SPRINGFIELD – Gov. JB Pritzker on Friday signed a law allowing plaintiffs to earn pre-trial interest on money awarded in certain lawsuits, after vetoing an earlier version of the provision in March.

Senate Bill 72 amendment, introduced by Rep. Jay Hoffman, a Democrat from Swansea, awards 6% pre-trial interest on money awarded to plaintiffs in personal injury and wrongful death lawsuits in court civil.

Hospitals and healthcare providers are typical defendants in these cases.

Before the law was passed, plaintiffs received only 9% interest after the judgment in Illinois. This would be the interest accrued on the plaintiff’s monetary compensation between the time the judgment is rendered and the time payment is received.

From now on, additional interest on pecuniary compensation is applied retroactively from the time the lawsuit is filed until the time a judgment is rendered in favor of the plaintiff.

Forty-seven states, including Illinois, now have some form of pre-trial interest in court gains. In his March veto message, Pritzker said he did not support the previous version of the bill because its 9% interest rate was significantly higher than that of other states with similar laws.

The Illinois Manufacturers’ Association, which lobbied against the bill, released a statement after it was signed.

“This measure will dramatically increase legal costs for manufacturers, hospitals and doctors who have been on the front lines throughout the pandemic,” association president Mark Denzler said in the statement. “Policymakers should focus on supporting manufacturers to stimulate economic recovery from the pandemic, without making it harder for companies to hire workers and invest in our communities.”
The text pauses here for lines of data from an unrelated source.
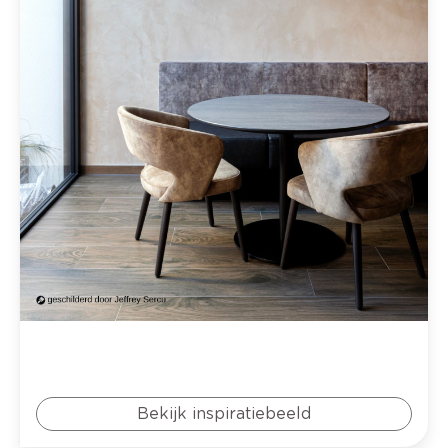
Bekijk inspiratiebeeld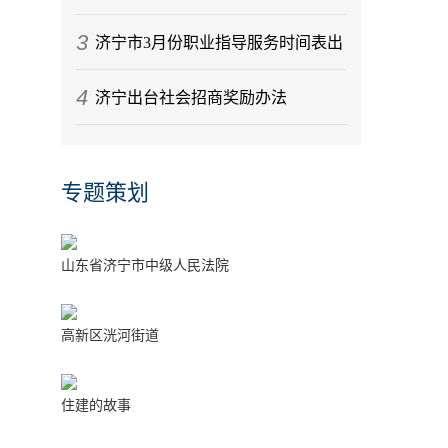
3
济宁市3月份职业指导服务时间表出
4
炉
济宁出台社会招商奖励办法
专题策划
山东省济宁市中级人民法院
高新区洸河街道
住建的故事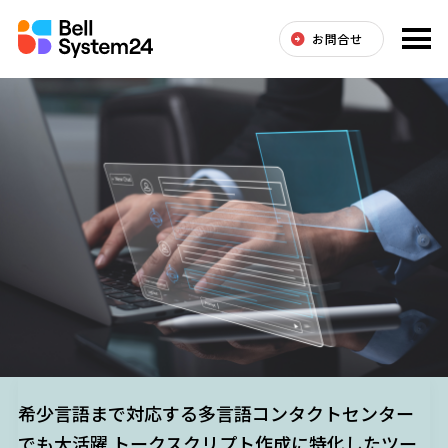
お問合せ
希少言語まで対応する多言語コンタクトセンター
でも大活躍 トークスクリプト作成に特化したツー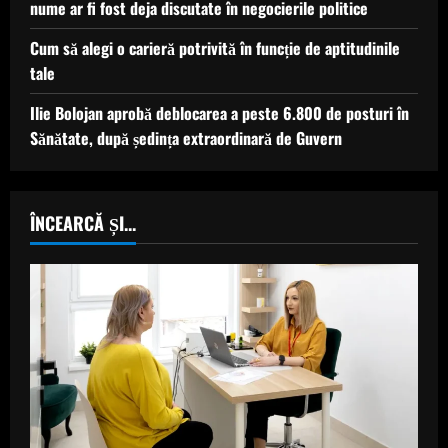
nume ar fi fost deja discutate în negocierile politice
Cum să alegi o carieră potrivită în funcție de aptitudinile
tale
Ilie Bolojan aprobă deblocarea a peste 6.800 de posturi în
Sănătate, după ședința extraordinară de Guvern
ÎNCEARCĂ ȘI...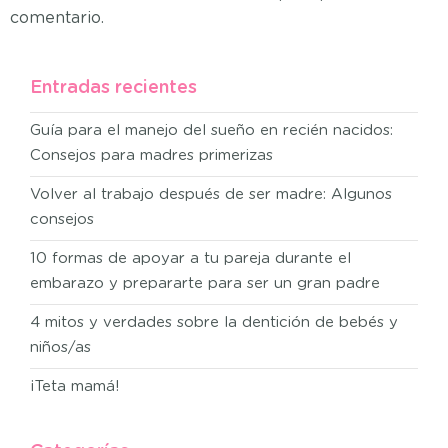
comentario.
Entradas recientes
Guía para el manejo del sueño en recién nacidos:
Consejos para madres primerizas
Volver al trabajo después de ser madre: Algunos
consejos
10 formas de apoyar a tu pareja durante el
embarazo y prepararte para ser un gran padre
4 mitos y verdades sobre la dentición de bebés y
niños/as
¡Teta mamá!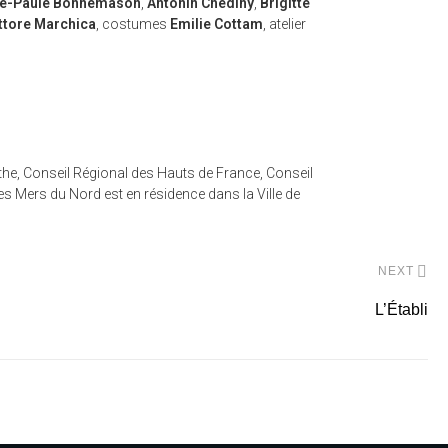
ie-Paule Bonnemason
,
Antonin Chediny
,
Brigitte
ttore Marchica
, costumes
Emilie Cottam
, atelier
he, Conseil Régional des Hauts de France, Conseil
 Mers du Nord est en résidence dans la Ville de
NEXT
L’Établi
The provision, which does not apply retroactively, comes into force on June 21.

The Illinois State Medical Society, which also opposed the bill, says the new law will hurt the state’s accountability climate.

“The consequences of this new law will be felt when doctors decide that Illinois is too expensive for a state to practice medicine. Prejudgment interest will increase medical liability payments, force physicians to leave our borders, and increase the cost of health care. I’ve said it before and we’ll say it again: the bottom line is that patients will suffer, ”WSIS President Regan Thomas said in a written statement.